### YOUR OBJECTIVE
A word-for-word restatement of the full listing is required.

[[ EXTRACTED DATA open ]]

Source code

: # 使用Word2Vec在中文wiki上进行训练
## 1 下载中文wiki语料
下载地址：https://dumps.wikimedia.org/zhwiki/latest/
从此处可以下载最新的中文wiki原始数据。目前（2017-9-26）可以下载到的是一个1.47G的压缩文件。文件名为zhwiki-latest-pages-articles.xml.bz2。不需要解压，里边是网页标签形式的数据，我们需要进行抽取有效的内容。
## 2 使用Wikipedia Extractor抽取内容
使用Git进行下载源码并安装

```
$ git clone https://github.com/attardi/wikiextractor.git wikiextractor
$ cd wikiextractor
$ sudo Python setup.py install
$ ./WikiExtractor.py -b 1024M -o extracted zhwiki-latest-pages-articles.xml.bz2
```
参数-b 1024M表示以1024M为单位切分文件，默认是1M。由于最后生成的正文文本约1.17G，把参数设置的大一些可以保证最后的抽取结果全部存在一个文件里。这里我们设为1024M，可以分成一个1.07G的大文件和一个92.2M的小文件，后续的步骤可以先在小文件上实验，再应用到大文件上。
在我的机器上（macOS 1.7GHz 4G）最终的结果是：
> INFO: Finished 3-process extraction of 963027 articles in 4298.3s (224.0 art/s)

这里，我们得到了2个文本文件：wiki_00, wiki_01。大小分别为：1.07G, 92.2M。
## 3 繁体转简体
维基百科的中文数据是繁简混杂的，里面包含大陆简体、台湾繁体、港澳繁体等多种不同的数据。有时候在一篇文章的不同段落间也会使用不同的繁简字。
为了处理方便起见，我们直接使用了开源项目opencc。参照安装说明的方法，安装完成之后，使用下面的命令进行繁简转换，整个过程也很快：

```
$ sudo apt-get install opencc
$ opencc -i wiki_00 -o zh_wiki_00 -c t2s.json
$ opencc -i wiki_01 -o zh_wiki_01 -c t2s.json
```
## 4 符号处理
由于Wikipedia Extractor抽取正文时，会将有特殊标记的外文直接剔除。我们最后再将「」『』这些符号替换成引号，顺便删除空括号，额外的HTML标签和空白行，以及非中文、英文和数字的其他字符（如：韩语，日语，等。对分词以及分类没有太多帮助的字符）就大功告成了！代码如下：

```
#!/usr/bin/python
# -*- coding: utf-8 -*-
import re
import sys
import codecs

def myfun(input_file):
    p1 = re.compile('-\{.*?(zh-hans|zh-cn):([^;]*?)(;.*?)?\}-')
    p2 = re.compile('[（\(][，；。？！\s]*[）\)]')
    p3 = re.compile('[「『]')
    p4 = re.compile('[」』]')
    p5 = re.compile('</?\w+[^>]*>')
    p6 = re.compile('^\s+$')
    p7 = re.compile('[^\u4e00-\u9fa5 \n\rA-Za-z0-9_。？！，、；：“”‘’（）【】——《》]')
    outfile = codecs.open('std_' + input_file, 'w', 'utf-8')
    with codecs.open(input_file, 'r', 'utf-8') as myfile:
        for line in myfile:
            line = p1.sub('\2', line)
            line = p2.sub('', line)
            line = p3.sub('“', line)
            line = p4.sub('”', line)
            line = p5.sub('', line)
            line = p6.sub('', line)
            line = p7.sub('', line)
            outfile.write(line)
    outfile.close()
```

[[ EXTRACTED DATA closed ]]

### ANSWER SECTION
Source code

: # 使用Word2Vec在中文wiki上进行训练
## 1 下载中文wiki语料
下载地址：https://dumps.wikimedia.org/zhwiki/latest/
从此处可以下载最新的中文wiki原始数据。目前（2017-9-26）可以下载到的是一个1.47G的压缩文件。文件名为zhwiki-latest-pages-articles.xml.bz2。不需要解压，里边是网页标签形式的数据，我们需要进行抽取有效的内容。
## 2 使用Wikipedia Extractor抽取内容
使用Git进行下载源码并安装

```
$ git clone https://github.com/attardi/wikiextractor.git wikiextractor
$ cd wikiextractor
$ sudo Python setup.py install
$ ./WikiExtractor.py -b 1024M -o extracted zhwiki-latest-pages-articles.xml.bz2
```
参数-b 1024M表示以1024M为单位切分文件，默认是1M。由于最后生成的正文文本约1.17G，把参数设置的大一些可以保证最后的抽取结果全部存在一个文件里。这里我们设为1024M，可以分成一个1.07G的大文件和一个92.2M的小文件，后续的步骤可以先在小文件上实验，再应用到大文件上。
在我的机器上（macOS 1.7GHz 4G）最终的结果是：
> INFO: Finished 3-process extraction of 963027 articles in 4298.3s (224.0 art/s)

这里，我们得到了2个文本文件：wiki_00, wiki_01。大小分别为：1.07G, 92.2M。
## 3 繁体转简体
维基百科的中文数据是繁简混杂的，里面包含大陆简体、台湾繁体、港澳繁体等多种不同的数据。有时候在一篇文章的不同段落间也会使用不同的繁简字。
为了处理方便起见，我们直接使用了开源项目opencc。参照安装说明的方法，安装完成之后，使用下面的命令进行繁简转换，整个过程也很快：

```
$ sudo apt-get install opencc
$ opencc -i wiki_00 -o zh_wiki_00 -c t2s.json
$ opencc -i wiki_01 -o zh_wiki_01 -c t2s.json
```
## 4 符号处理
由于Wikipedia Extractor抽取正文时，会将有特殊标记的外文直接剔除。我们最后再将「」『』这些符号替换成引号，顺便删除空括号，额外的HTML标签和空白行，以及非中文、英文和数字的其他字符（如：韩语，日语，等。对分词以及分类没有太多帮助的字符）就大功告成了！代码如下：

```
#!/usr/bin/python
# -*- coding: utf-8 -*-
import re
import sys
import codecs

def myfun(input_file):
    p1 = re.compile('-\{.*?(zh-hans|zh-cn):([^;]*?)(;.*?)?\}-')
    p2 = re.compile('[（\(][，；。？！\s]*[）\)]')
    p3 = re.compile('[「『]')
    p4 = re.compile('[」』]')
    p5 = re.compile('</?\w+[^>]*>')
    p6 = re.compile('^\s+$')
    p7 = re.compile('[^\u4e00-\u9fa5 \n\rA-Za-z0-9_。？！，、；：“”‘’（）【】——《》]')
    outfile = codecs.open('std_' + input_file, 'w', 'utf-8')
    with codecs.open(input_file, 'r', 'utf-8') as myfile:
        for line in myfile:
            line = p1.sub('\2', line)
            line = p2.sub('', line)
            line = p3.sub('“', line)
            line = p4.sub('”', line)
            line = p5.sub('', line)
            line = p6.sub('', line)
            line = p7.sub('', line)
            outfile.write(line)
    outfile.close()
```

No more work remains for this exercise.